NASHVILLE, Tenn. (WKRN) – A Metro-Nashville police officer and 20-year veteran injured on the job two years ago was honored Wednesday.
Detective John Downs is the 2016 recipient of the Theodore Roosevelt Police Award for Nashville and Middle Tennessee.
The award is presented to an officer who has given outstanding service to the department and community despite a serious handicap, illness, or injury.
Downs was shot in the hip during a stand-off on Long Hunter Court in December 2014.
He was told he may never walk again, but thanks to multiple surgeries and rehabilitation, he’s walking and back to work with Metro’s special investigations division.
Mayor Megan Barry spoke, saying it’s always an honor to be with the people who serve us and keep us safe.
“His tenacity and his commitment to the police department and to the people of Nashville are things I never take for granted,” she said. “It makes me so proud to know what you did on the December night two years ago and what you’ve done since is exactly what makes our police officer so truly wonderful.”
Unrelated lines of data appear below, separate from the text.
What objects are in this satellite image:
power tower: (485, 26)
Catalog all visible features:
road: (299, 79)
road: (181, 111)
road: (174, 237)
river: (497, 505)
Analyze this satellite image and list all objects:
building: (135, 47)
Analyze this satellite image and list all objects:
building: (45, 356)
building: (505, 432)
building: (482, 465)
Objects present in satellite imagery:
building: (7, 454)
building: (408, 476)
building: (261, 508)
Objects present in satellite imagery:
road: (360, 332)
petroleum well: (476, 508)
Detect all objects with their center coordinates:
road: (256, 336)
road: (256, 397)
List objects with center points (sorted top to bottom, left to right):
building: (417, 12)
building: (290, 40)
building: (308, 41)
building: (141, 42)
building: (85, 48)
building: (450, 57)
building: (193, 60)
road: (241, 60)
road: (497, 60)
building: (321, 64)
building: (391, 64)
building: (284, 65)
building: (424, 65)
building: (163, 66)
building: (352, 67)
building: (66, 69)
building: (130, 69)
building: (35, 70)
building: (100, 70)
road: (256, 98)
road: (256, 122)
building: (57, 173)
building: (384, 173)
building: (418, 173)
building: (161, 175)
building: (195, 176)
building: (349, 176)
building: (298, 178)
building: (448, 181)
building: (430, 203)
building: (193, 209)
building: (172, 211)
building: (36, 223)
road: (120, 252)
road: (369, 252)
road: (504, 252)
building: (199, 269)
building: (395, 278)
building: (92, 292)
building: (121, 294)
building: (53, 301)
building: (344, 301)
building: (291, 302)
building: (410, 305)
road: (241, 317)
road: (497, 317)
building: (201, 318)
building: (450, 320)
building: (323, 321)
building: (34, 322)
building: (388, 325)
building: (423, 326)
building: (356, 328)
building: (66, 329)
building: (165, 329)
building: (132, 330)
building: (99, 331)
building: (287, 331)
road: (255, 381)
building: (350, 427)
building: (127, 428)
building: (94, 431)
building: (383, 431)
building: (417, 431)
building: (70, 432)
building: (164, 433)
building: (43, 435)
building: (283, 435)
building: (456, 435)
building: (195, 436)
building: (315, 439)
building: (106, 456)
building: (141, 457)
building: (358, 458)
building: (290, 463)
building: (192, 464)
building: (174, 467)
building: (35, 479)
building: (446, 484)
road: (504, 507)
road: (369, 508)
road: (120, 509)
Det. Downs took the podium a short time later, becoming emotional while thanking those close to him during his acceptance speech.
“Wow, guys. I guess you’ll probably hear this for the next few minutes, how thankful I am. There are many things to be thankful for,” he said.
The detective spoke to all the people who stepped to help him and his family, which included police officers from neighboring cities and even kindergartners who wrote him cards.
“All I can say is I am thankful. I appreciate everything,” he said.